El efecto Dunning-Krueger es una de las principales raíces del negacionismo. Se trata de un sesgo metacognitivo, es decir, de un error a la hora de evaluar nuestra capacidad de razonamiento. El resultado es que las personas con menos conocimientos sobre un tema tienden a considerarse más inteligentes, críticas y racionales de lo que realmente son y, además, etiquetan a quienes tienen una opinión contraria a la suya como ignorantes, ingenuos y emocionales.

Aquí entra también en juego la sensación de pertenencia grupal. Si más personas piensan como nosotros, reafirmamos nuestra creencia. Ya no estamos solo en una lucha contra todos, sino que pasamos a ser uno más de la resistencia frente a la opinión mayoritaria.
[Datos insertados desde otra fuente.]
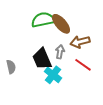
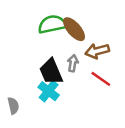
gray semicircle: (11, 67) -> (13, 106), moved
cyan cross: (53, 75) -> (49, 91), moved

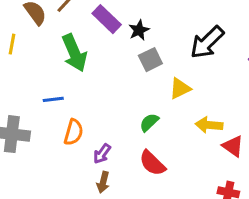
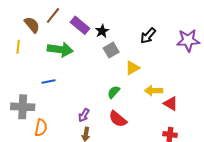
black arrow: (207, 42) -> (148, 36), size x0.7
green arrow: (74, 53) -> (60, 49), turned -55
orange semicircle: (73, 132) -> (41, 128), moved

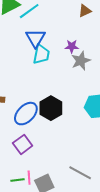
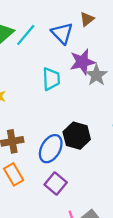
blue triangle: (35, 38) -> (62, 33), moved
purple star: (72, 46) -> (82, 62), size x1.6

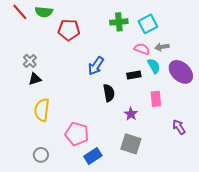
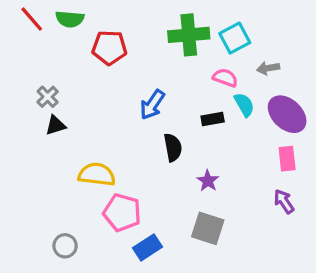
green cross: (119, 22) -> (189, 35), size x1.4
gray arrow: (162, 47) -> (268, 68), moved
pink rectangle: (156, 99) -> (287, 159), moved
yellow semicircle: (42, 110) -> (97, 174), moved, turned 90

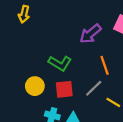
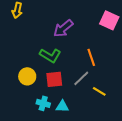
purple arrow: (90, 34) -> (63, 28), moved

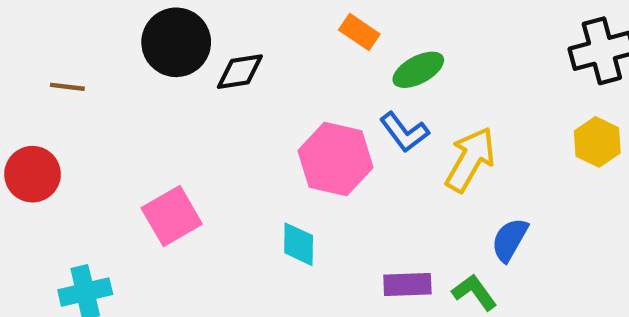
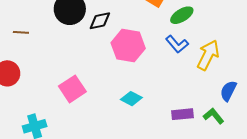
pink hexagon: (335, 159) -> (128, 46), moved
cyan diamond: (299, 244) -> (131, 99), turned -60

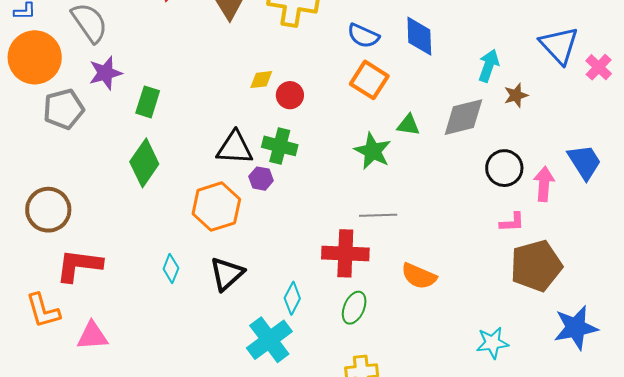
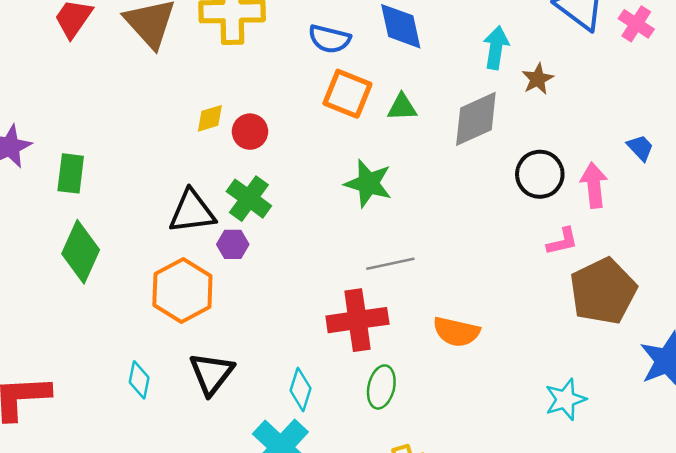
green triangle: (408, 125) -> (402, 107), moved
green cross: (280, 146) -> (249, 199), turned 32
blue trapezoid: (584, 162) -> (640, 148), size x0.6

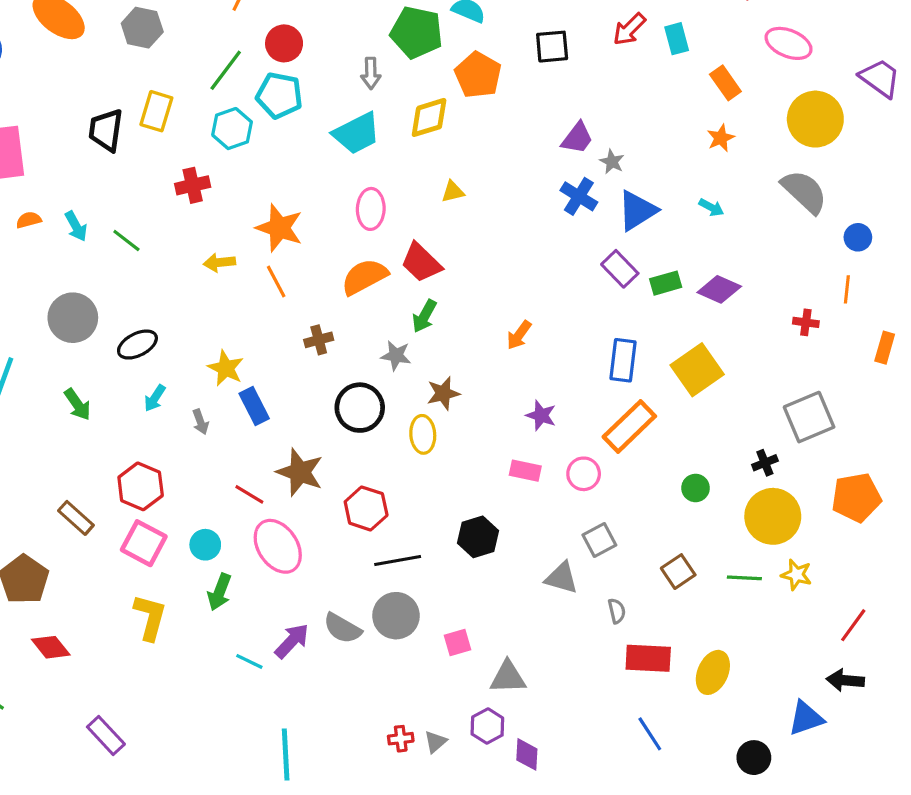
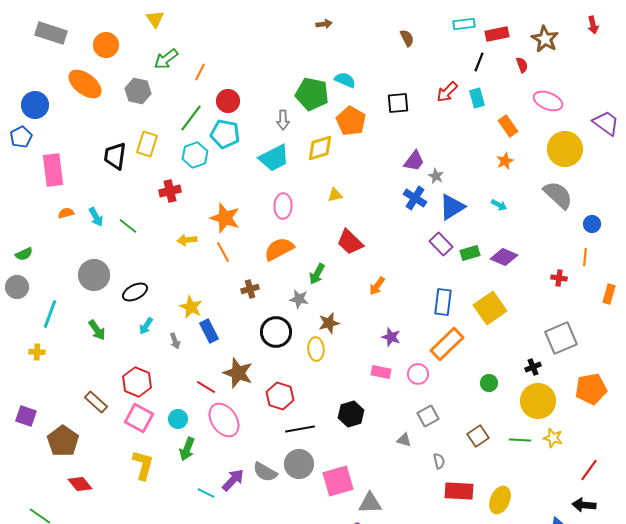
red trapezoid: (421, 263) -> (350, 242), moved
gray triangle: (562, 578) -> (404, 440), size x0.7
pink square: (457, 642) -> (338, 481), size x1.8

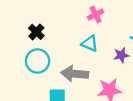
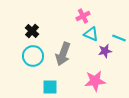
cyan triangle: (90, 44) -> (91, 34), moved
gray arrow: (75, 74) -> (63, 54), moved, turned -75

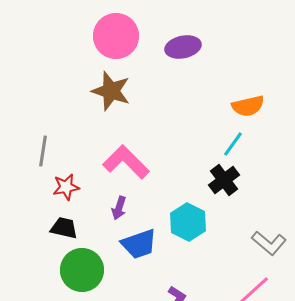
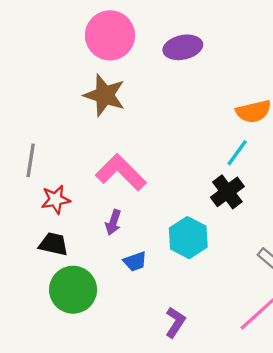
blue trapezoid: (139, 244) -> (135, 261), size x0.6

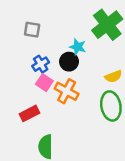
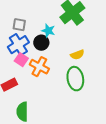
gray square: (32, 30) -> (19, 25), moved
blue cross: (41, 64) -> (18, 45), size x1.5

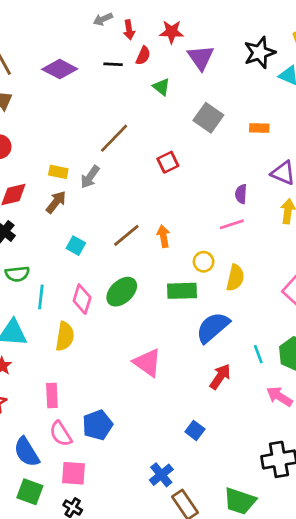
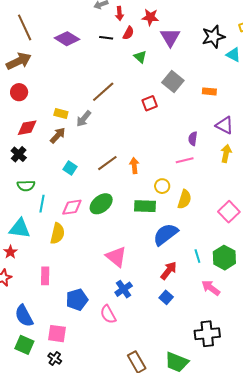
red square: (168, 162) -> (150, 103), moved
pink diamond: (82, 299) -> (72, 207), turned 60
blue square: (195, 430) -> (166, 297), moved
pink semicircle: (61, 434) -> (108, 314), moved
blue cross: (161, 475) -> (124, 289), moved

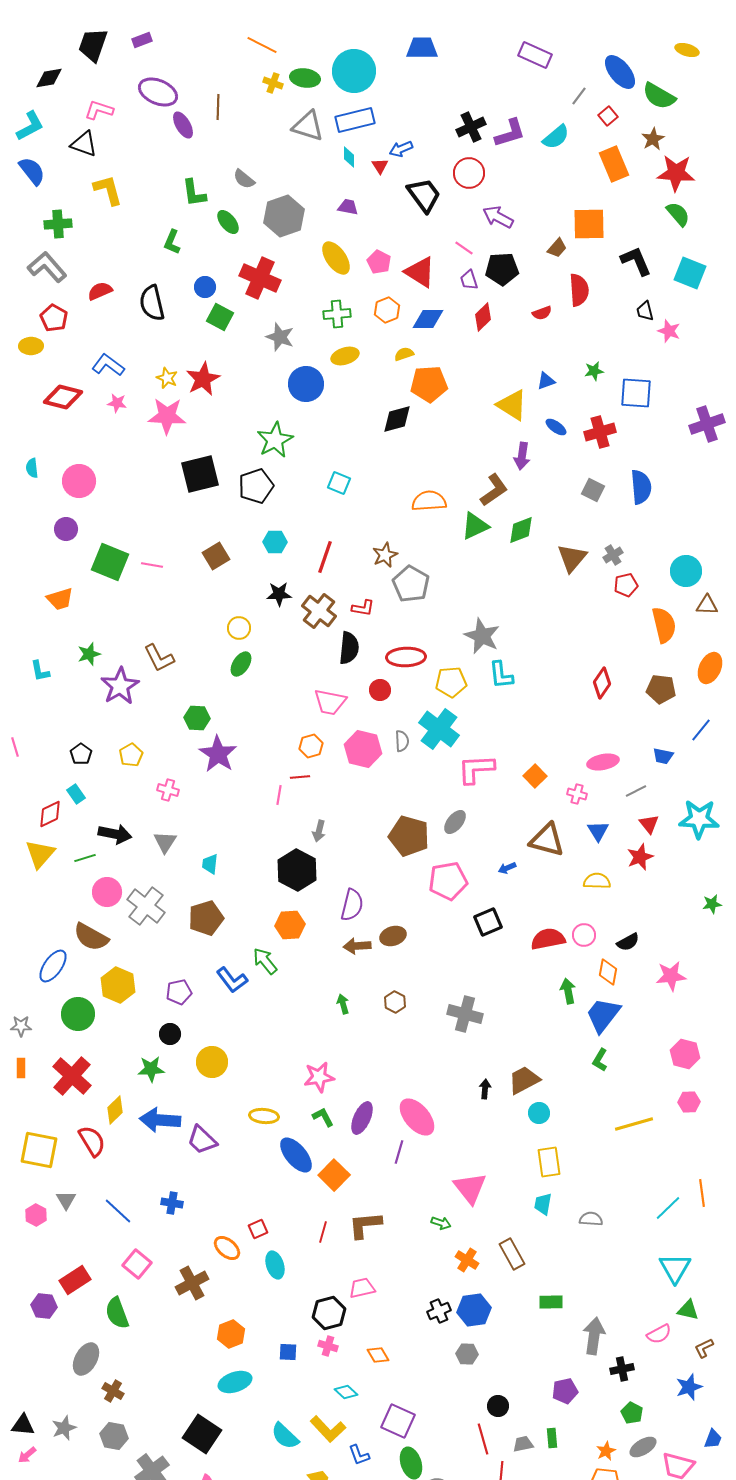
Y si además en esa resistencia hay figuras de autoridad, el peso del negacionismo aumenta, tal y como ocurrió cuando médicos lanzaban mensajes alarmistas o falaces sobre el coronavirus.

Si bien estos mensajes por si solos no son tan peligrosos, la fuerza de su impacto radica en el recorrido que atraviesan, tal y como describió el psicólogo social Robert Zajonc en su teoría de la mera exposición. Al exponernos repetidamente a información falsa, tendemos a familiarizarnos con ella otorgándole más veracidad de la que tiene. Se trata de un proceso idéntico a los dimes y diretes de instituto: si nadie hace caso al portador inicial, el rumor tiende a desaparecer. Con los retuits, las cadenas de WhatsApp o los titulares morbosos de los medios de comunicación, hemos provocado que los bulos no sean estrellas fugaces, sino meteorititos destructivos.

En resumidas cuentas, el negacionismo ofrece una visión más agradable de la realidad. ¿Quién no desearía que el paso de los humanos por la Tierra no estuviese supeditado a un proceso evolutivo mayor que el ser en si mismo o que el cambio climático no abocase nuestra hedonista existencia a la destrucción, o que las enfermedades ya existentes –y las que están por llegar– no pusiesen en entredicho la libertad individual? Lamentablemente no es así, y dar la espalda a la evidencia nos condena a repetir cíclicamente los errores del pasado.